Those farmers who failed to harvest enough to keep themselves in food and seed borrowed from those who had wealth in surplus. Those who borrowed hoped that their next harvest would give them the surplus they needed to repay their loan. But if the next harvest were also inadequate, to meet their obligations they might be forced to surrender their lands to the lender or to work for him. When Sumerians lost their land, they or their descendants might become sharecroppers: working the lands of successful landowners in exchange for giving the landowners a good portion of the crops they grew.

Accompanying divisions in wealth was a division in power, and power among the Sumerians passed to an elite. Sumerian priests had once worked the fields alongside others, but now they were separated from commoners. A corporation run by priests became the greatest landowners among the Sumerians. The priests hired the poor to work their land and claimed that land was really owned by the gods. Priests had become skilled as scribes, and in some cities they sat with the city's council of elders. These councils wielded great influence, sometimes in conflict with a city's king.

Common Sumerians remained illiterate and without power, while kings, once elected by common people, became monarchs. The monarchs were viewed as agents of and responsible to the gods. It was the religious duty of his subjects to accept his rule as a part of the plan of the gods. Governments drafted common people to work on community projects, and common people were obliged to pay taxes to the government in the form of a percentage of their crops, which the city could either sell or use to feed its soldiers and others it supported. And priests told commoners that their drudgery was necessary to allow the gods their just leisure.

Male Domination?
One of the criteria by which a society can fairly be judges is the position which it accords to women.

In Ancient times, physically stronger than women, men could rule women by brute force, and in societies where men were the warriors, it was they who got together and made the decisions. Kings were chosen by the warriors as the leading warrior.

▶ [Data rows]
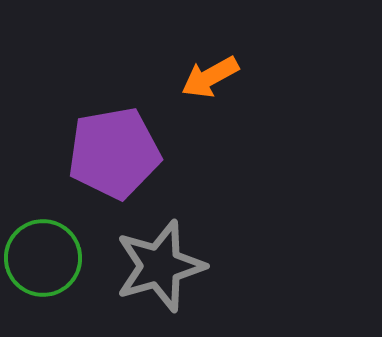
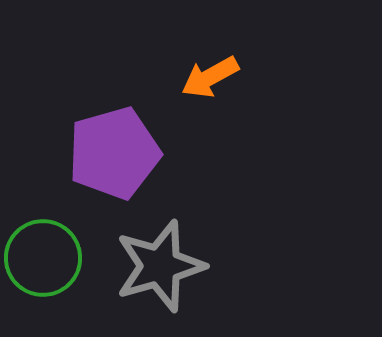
purple pentagon: rotated 6 degrees counterclockwise
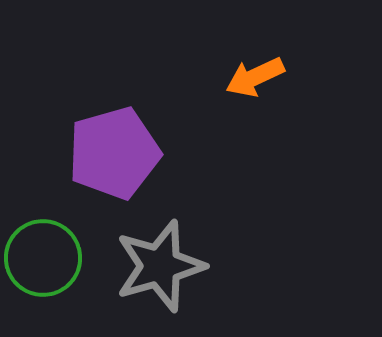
orange arrow: moved 45 px right; rotated 4 degrees clockwise
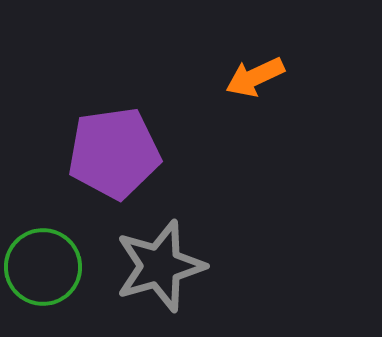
purple pentagon: rotated 8 degrees clockwise
green circle: moved 9 px down
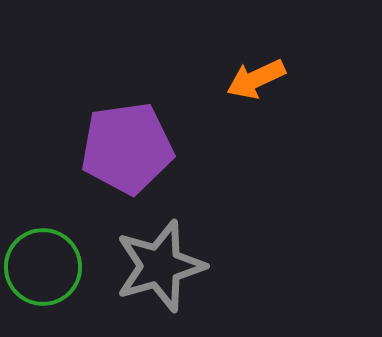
orange arrow: moved 1 px right, 2 px down
purple pentagon: moved 13 px right, 5 px up
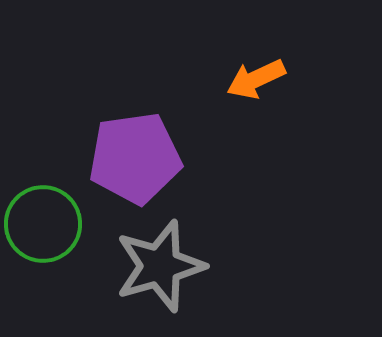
purple pentagon: moved 8 px right, 10 px down
green circle: moved 43 px up
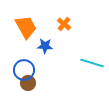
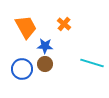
blue circle: moved 2 px left, 1 px up
brown circle: moved 17 px right, 19 px up
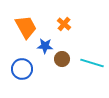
brown circle: moved 17 px right, 5 px up
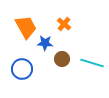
blue star: moved 3 px up
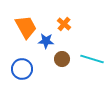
blue star: moved 1 px right, 2 px up
cyan line: moved 4 px up
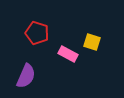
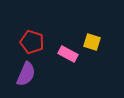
red pentagon: moved 5 px left, 9 px down
purple semicircle: moved 2 px up
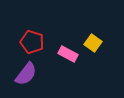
yellow square: moved 1 px right, 1 px down; rotated 18 degrees clockwise
purple semicircle: rotated 15 degrees clockwise
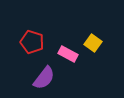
purple semicircle: moved 18 px right, 4 px down
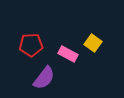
red pentagon: moved 1 px left, 3 px down; rotated 20 degrees counterclockwise
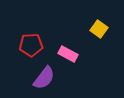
yellow square: moved 6 px right, 14 px up
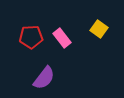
red pentagon: moved 8 px up
pink rectangle: moved 6 px left, 16 px up; rotated 24 degrees clockwise
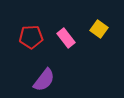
pink rectangle: moved 4 px right
purple semicircle: moved 2 px down
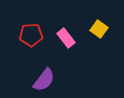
red pentagon: moved 2 px up
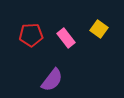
purple semicircle: moved 8 px right
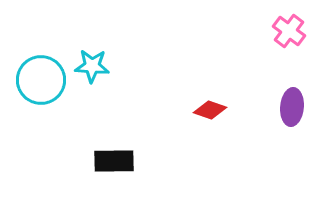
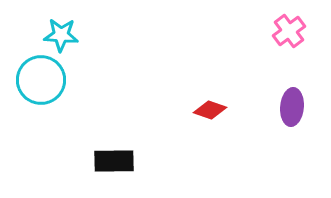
pink cross: rotated 16 degrees clockwise
cyan star: moved 31 px left, 31 px up
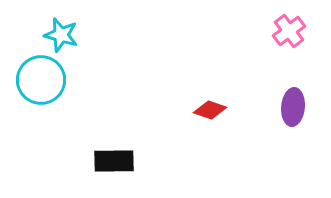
cyan star: rotated 12 degrees clockwise
purple ellipse: moved 1 px right
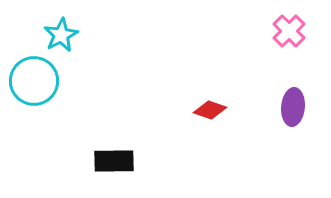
pink cross: rotated 8 degrees counterclockwise
cyan star: rotated 28 degrees clockwise
cyan circle: moved 7 px left, 1 px down
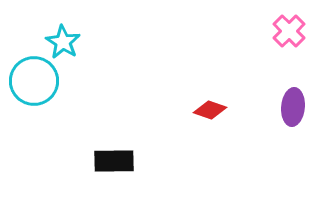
cyan star: moved 2 px right, 7 px down; rotated 12 degrees counterclockwise
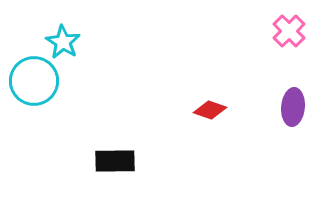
black rectangle: moved 1 px right
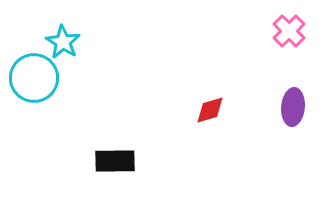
cyan circle: moved 3 px up
red diamond: rotated 36 degrees counterclockwise
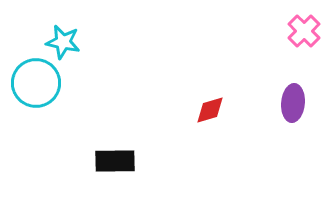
pink cross: moved 15 px right
cyan star: rotated 20 degrees counterclockwise
cyan circle: moved 2 px right, 5 px down
purple ellipse: moved 4 px up
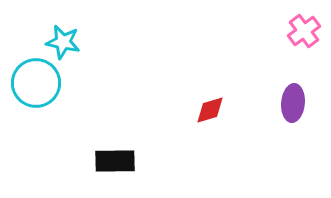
pink cross: rotated 8 degrees clockwise
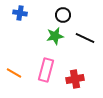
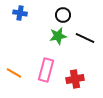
green star: moved 3 px right
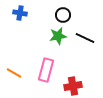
red cross: moved 2 px left, 7 px down
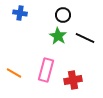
green star: rotated 30 degrees counterclockwise
red cross: moved 6 px up
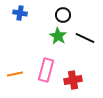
orange line: moved 1 px right, 1 px down; rotated 42 degrees counterclockwise
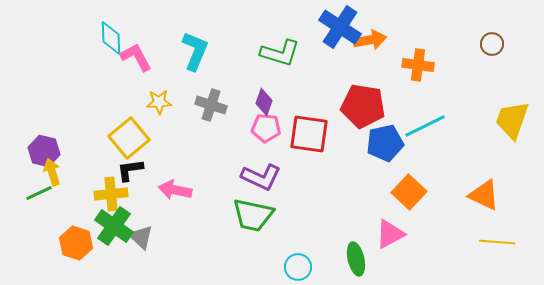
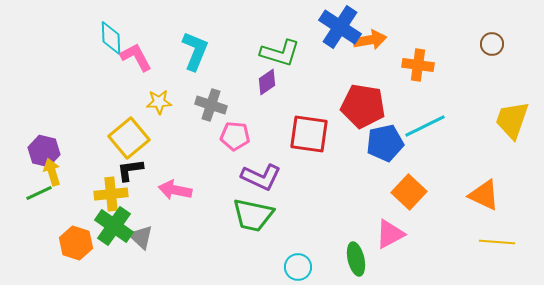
purple diamond: moved 3 px right, 20 px up; rotated 36 degrees clockwise
pink pentagon: moved 31 px left, 8 px down
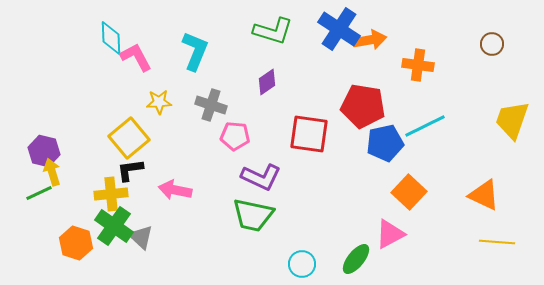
blue cross: moved 1 px left, 2 px down
green L-shape: moved 7 px left, 22 px up
green ellipse: rotated 52 degrees clockwise
cyan circle: moved 4 px right, 3 px up
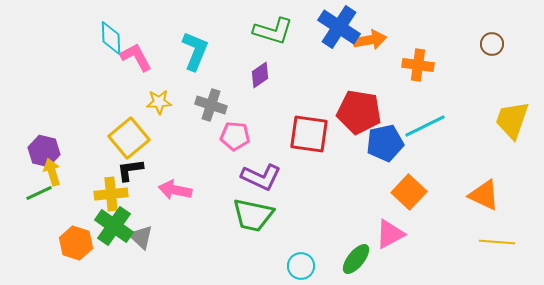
blue cross: moved 2 px up
purple diamond: moved 7 px left, 7 px up
red pentagon: moved 4 px left, 6 px down
cyan circle: moved 1 px left, 2 px down
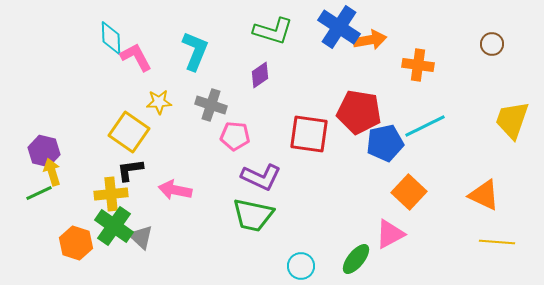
yellow square: moved 6 px up; rotated 15 degrees counterclockwise
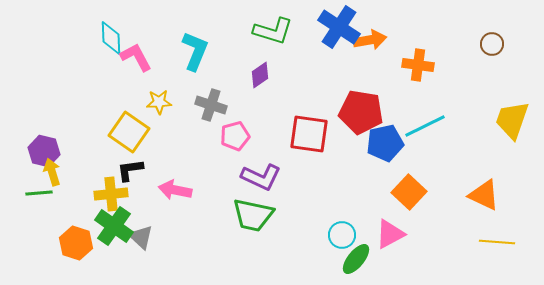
red pentagon: moved 2 px right
pink pentagon: rotated 20 degrees counterclockwise
green line: rotated 20 degrees clockwise
cyan circle: moved 41 px right, 31 px up
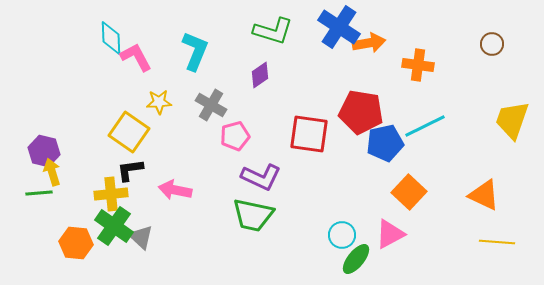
orange arrow: moved 1 px left, 3 px down
gray cross: rotated 12 degrees clockwise
orange hexagon: rotated 12 degrees counterclockwise
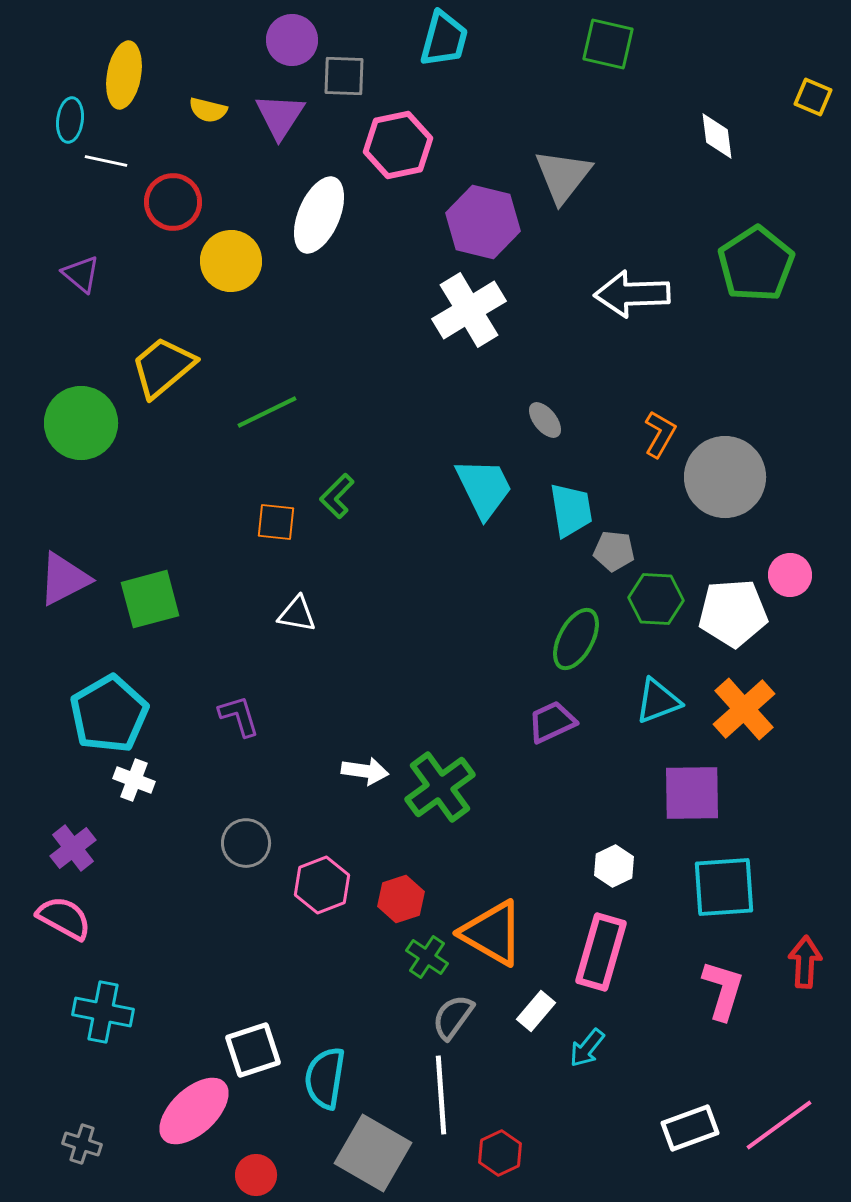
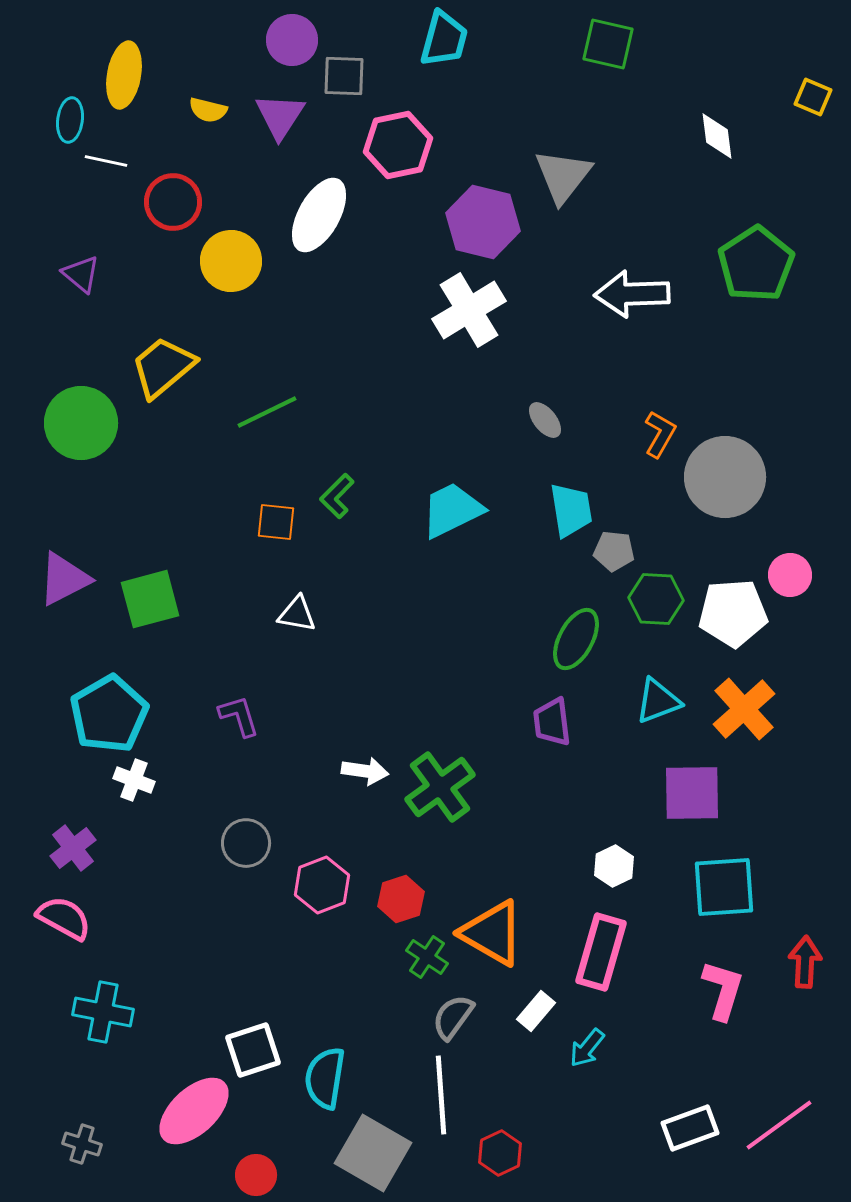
white ellipse at (319, 215): rotated 6 degrees clockwise
cyan trapezoid at (484, 488): moved 32 px left, 22 px down; rotated 90 degrees counterclockwise
purple trapezoid at (552, 722): rotated 72 degrees counterclockwise
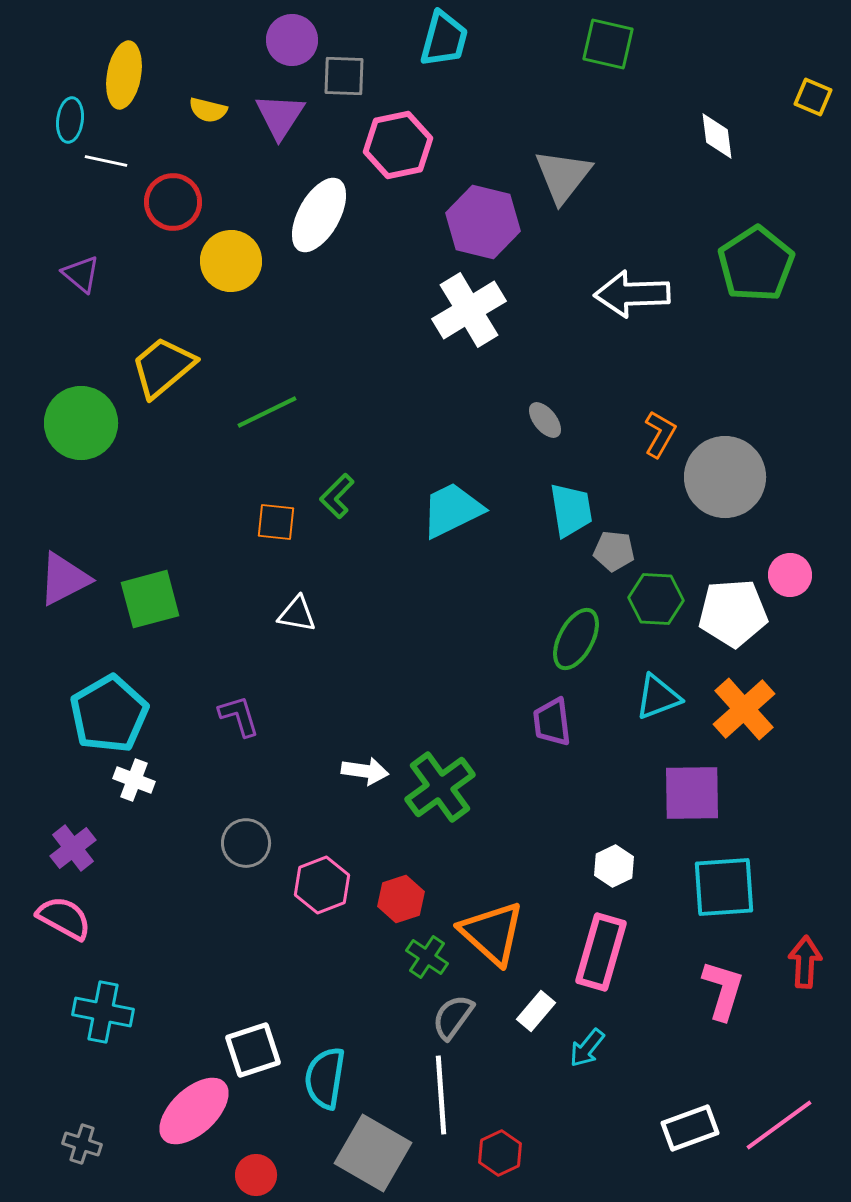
cyan triangle at (658, 701): moved 4 px up
orange triangle at (492, 933): rotated 12 degrees clockwise
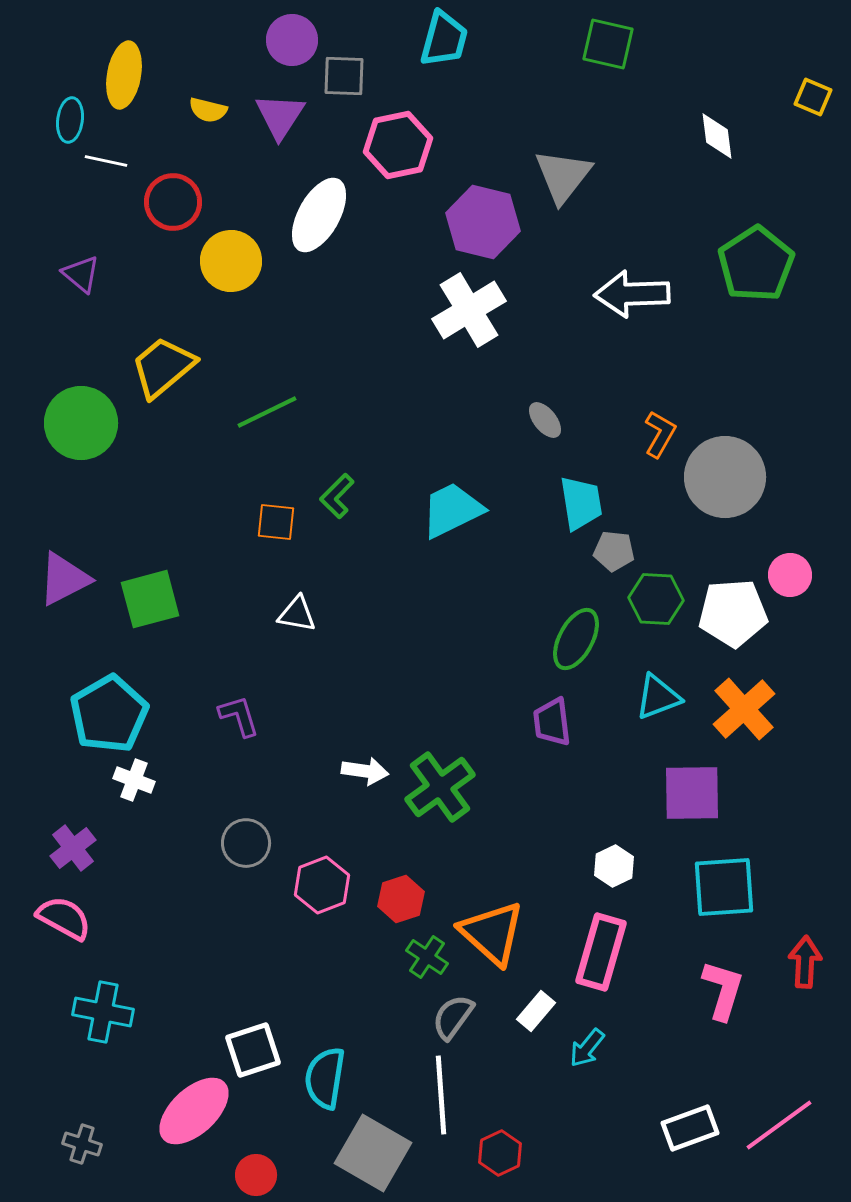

▶ [List of tasks]
a) State whether each statement agrees with the passage on Sumerian society, answering yes or no and quoting the words that decide it: (i) priests hired the poor to work their land; (ii) kings were always appointed by the priests; (iii) taxes were paid as a share of crops.
b) Using the passage on Sumerian society, list every use it gives for the crops that common people paid to the government as taxes.
c) Quote the passage on Sumerian society starting at "Accompanying divisions in" and ending at "a city's king.".
The listing is drawn from a different source than the passage on Sumerian society.

▶ [Answers for the exercise]
a)
(i) Yes: "The priests hired the poor to work their land"
(ii) No: "kings, once elected by common people, became monarchs"
(iii) Yes: "in the form of a percentage of their crops"

b)
- Sell them
- Feed its soldiers
- Feed others it supported

c)
Accompanying divisions in wealth was a division in power, and power among the Sumerians passed to an elite. Sumerian priests had once worked the fields alongside others, but now they were separated from commoners. A corporation run by priests became the greatest landowners among the Sumerians. The priests hired the poor to work their land and claimed that land was really owned by the gods. Priests had become skilled as scribes, and in some cities they sat with the city's council of elders. These councils wielded great influence, sometimes in conflict with a city's king.